We talked for about half an hour and when he pushed back his chair to leave he said, “you’ve had an interesting life already. I don’t regret having been a carpenter all my working years, or that my wife and I never moved from this community. I suppose though we could have ventured more.” There was a hint of chagrin in his voice.
I was reminded of this encounter recently while reading Big Magic by Elizabeth Gilbert. She believes we are all walking repositories of buried treasure. “The hunt to uncover this treasure,” she says, “that’s creative living. The courage to go on that hunt in the first place, that’s what separates a mundane existence from a more enchanted one.”
Looking back now, I have to admit I never really had the courage to embark on that hunt. I was shy and lacked confidence in social situations. Fortunately, I did get help from several sources. Linda and I had been married about two years when I woke one morning, startled by a thought that seemed to have been placed on a shelf directly in front of my face, waiting for me. The thought was “stop living tentatively.” It unsettled me and I wondered where it had come from. Although I had little interest in religion then, I seriously wondered if an angel might have swooped down from on high and deposited it there. I pondered the meaning of this “message,” but didn’t immediately tell Linda.
A second source of help came from the oft quoted poem by Jessie B. Rittenhouse. She wrote “I bargained with life for a penny, and Life would pay no more. However I begged at eventime when I counted my scanty store. For Life is just an employer, he gives you what you ask. But once you have set the wages,why, you must bear the task.

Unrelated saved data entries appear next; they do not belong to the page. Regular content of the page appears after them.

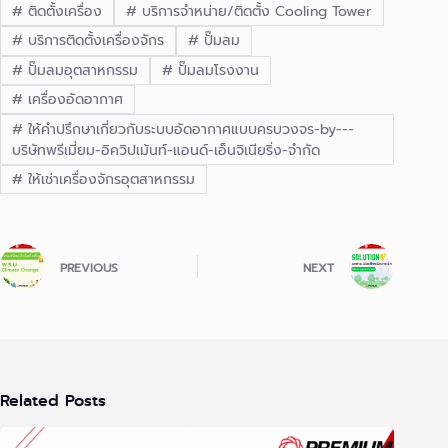
#
ติดตั้งเครื่อง
#
บริการจำหน่าย/ติดตั้ง Cooling Tower
#
บริการติดตั้งเครื่องจักร
#
ปั๊มลม
#
ปั๊มลมอุตสาหกรรม
#
ปั๊มลมโรงงาน
#
เครื่องอัดอากาศ
#
ให้คำปรึกษาเกี่ยวกับระบบอัดอากาศแบบครบวงจร-by---
บริษัทพรีเมี่ยม-อิควิปเม้นท์-แอนด์-เอ็นจิเนียริ่ง-จำกัด
#
ให้เช่าเครื่องจักรอุตสาหกรรม
PREVIOUS
NEXT
Related Posts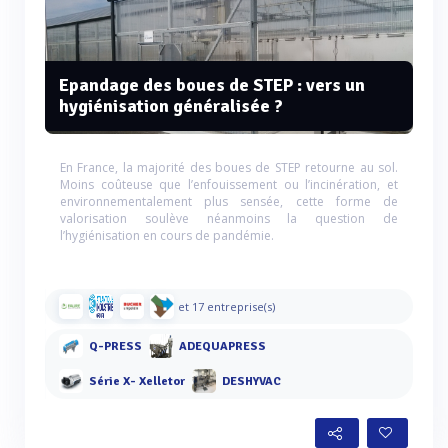
Epandage des boues de STEP : vers un
hygiénisation généralisée ?
En France, la majorité des boues de STEP retourne au sol.
Moins coûteuse que l’enfouissement ou l’incinération, et
environnementalement plus sensée, cette forme de
valorisation soulève néanmoins la question de
l’hygiénisation en cours de pandémie.
et 17 entreprise(s)
Q-PRESS
ADEQUAPRESS
Série X- Xelletor
DESHYVAC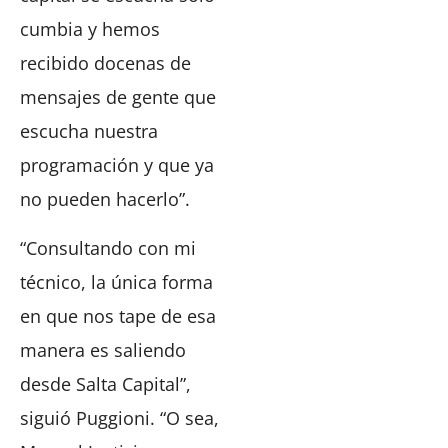
cumbia y hemos
recibido docenas de
mensajes de gente que
escucha nuestra
programación y que ya
no pueden hacerlo”.
“Consultando con mi
técnico, la única forma
en que nos tape de esa
manera es saliendo
desde Salta Capital”,
siguió Puggioni. “O sea,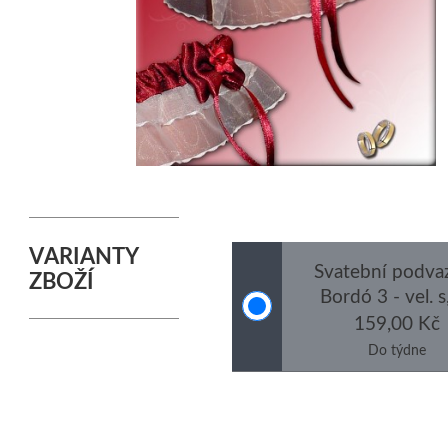
VARIANTY
Svatební podva
ZBOŽÍ
Bordó 3 - vel. s
159,00 Kč
Do týdne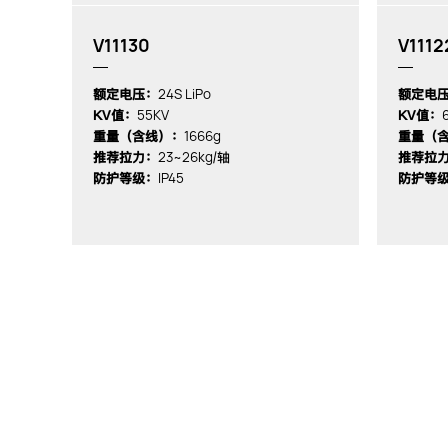
V11130
V1112
24S LiPo
额定电压：
额定电
55KV
KV值：
KV值：
1666g
重量（含线）：
重量（
23~26kg
推荐拉力：
/轴
推荐拉
IP45
防护等级：
防护等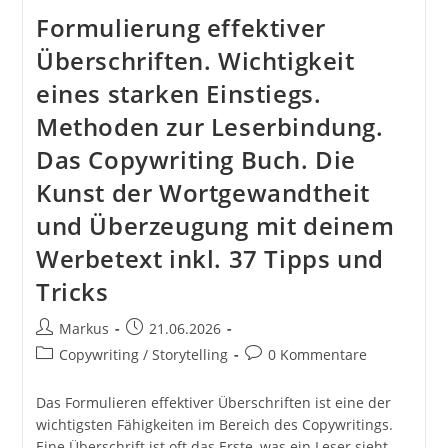
Formulierung effektiver
Überschriften. Wichtigkeit
eines starken Einstiegs.
Methoden zur Leserbindung.
Das Copywriting Buch. Die
Kunst der Wortgewandtheit
und Überzeugung mit deinem
Werbetext inkl. 37 Tipps und
Tricks
Beitrags-
Beitrag
Markus
21.06.2026
Autor:
veröffentlicht:
Beitrags-
Beitrags-
Copywriting / Storytelling
0 Kommentare
Kategorie:
Kommentare:
Das Formulieren effektiver Überschriften ist eine der
wichtigsten Fähigkeiten im Bereich des Copywritings.
Eine Überschrift ist oft das Erste, was ein Leser sieht,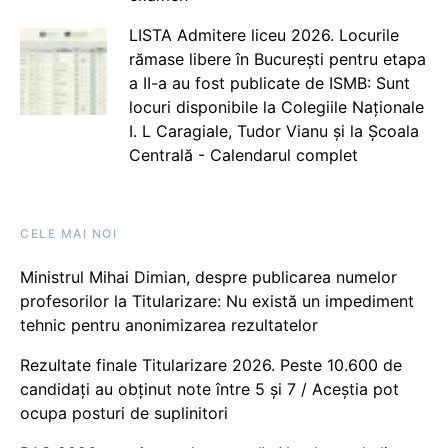
LISTA Admitere liceu 2026. Locurile
rămase libere în București pentru etapa
a II-a au fost publicate de ISMB: Sunt
locuri disponibile la Colegiile Naționale
I. L Caragiale, Tudor Vianu și la Școala
Centrală - Calendarul complet
CELE MAI NOI
Ministrul Mihai Dimian, despre publicarea numelor
profesorilor la Titularizare: Nu există un impediment
tehnic pentru anonimizarea rezultatelor
Rezultate finale Titularizare 2026. Peste 10.600 de
candidați au obținut note între 5 și 7 / Aceștia pot
ocupa posturi de suplinitori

I worked for a menial’s hire, only to learn, dismayed, that any wage I had asked of Life, Life would have willingly paid.”
After much discussion, Linda and I agreed we didn’t want to arrive at the end of our days and conclude we had lived tentatively, that we had “bargained with life for a penny.” I left my job operating heavy equipment and Linda resigned from a very secure position at the Royal Bank. We loaded our van and drove to 100 Mile House, without a plan or significant means. We bought a lot on Sheridan Lake, lived there in a tent for about 3 months, then decided I should apply to attend SFU.

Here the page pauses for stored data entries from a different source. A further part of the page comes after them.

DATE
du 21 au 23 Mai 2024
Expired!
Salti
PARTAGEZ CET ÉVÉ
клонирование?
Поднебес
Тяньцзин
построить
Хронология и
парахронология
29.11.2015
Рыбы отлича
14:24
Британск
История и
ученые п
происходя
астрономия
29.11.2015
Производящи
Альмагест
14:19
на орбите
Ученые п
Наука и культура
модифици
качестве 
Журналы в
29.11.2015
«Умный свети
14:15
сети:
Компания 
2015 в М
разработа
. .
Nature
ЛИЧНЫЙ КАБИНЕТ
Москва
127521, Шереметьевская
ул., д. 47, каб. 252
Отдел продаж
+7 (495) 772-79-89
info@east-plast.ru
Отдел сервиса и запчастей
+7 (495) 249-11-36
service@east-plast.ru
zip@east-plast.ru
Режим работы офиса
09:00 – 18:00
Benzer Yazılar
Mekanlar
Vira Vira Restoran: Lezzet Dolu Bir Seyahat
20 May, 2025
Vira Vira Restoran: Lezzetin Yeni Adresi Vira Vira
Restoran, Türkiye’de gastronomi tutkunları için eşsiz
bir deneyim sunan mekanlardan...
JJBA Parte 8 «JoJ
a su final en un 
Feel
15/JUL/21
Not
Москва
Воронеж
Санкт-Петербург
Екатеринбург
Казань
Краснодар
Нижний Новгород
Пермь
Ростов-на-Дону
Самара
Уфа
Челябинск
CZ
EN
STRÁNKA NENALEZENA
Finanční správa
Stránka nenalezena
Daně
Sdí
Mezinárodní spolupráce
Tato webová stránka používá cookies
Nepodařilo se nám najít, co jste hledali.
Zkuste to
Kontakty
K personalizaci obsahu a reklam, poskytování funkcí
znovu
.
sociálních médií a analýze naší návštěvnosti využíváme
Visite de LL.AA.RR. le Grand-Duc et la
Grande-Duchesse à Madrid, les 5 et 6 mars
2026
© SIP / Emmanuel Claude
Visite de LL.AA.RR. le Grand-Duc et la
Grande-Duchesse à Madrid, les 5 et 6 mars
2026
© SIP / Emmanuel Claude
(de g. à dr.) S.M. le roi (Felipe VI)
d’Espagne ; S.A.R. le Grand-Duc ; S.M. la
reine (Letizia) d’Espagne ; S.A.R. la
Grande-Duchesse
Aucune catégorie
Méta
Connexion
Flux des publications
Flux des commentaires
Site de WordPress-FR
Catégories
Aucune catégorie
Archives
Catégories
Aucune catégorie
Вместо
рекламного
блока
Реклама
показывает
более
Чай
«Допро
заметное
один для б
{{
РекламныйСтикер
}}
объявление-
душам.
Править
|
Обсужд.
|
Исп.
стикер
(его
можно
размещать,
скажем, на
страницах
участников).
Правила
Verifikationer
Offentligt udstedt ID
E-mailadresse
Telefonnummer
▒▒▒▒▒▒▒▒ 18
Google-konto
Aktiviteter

Looking back over the years now, I don’t feel I ever became really adept at opening doors of opportunity. However, my curiosity has at times prodded me to lean against a door standing ajar. There have been a few I should not have entered, but I’ve come to somewhat understand Elizabeth Gilbert’s contention that “a creative life is an amplified life, a more interesting life,” even if sometimes we stumble.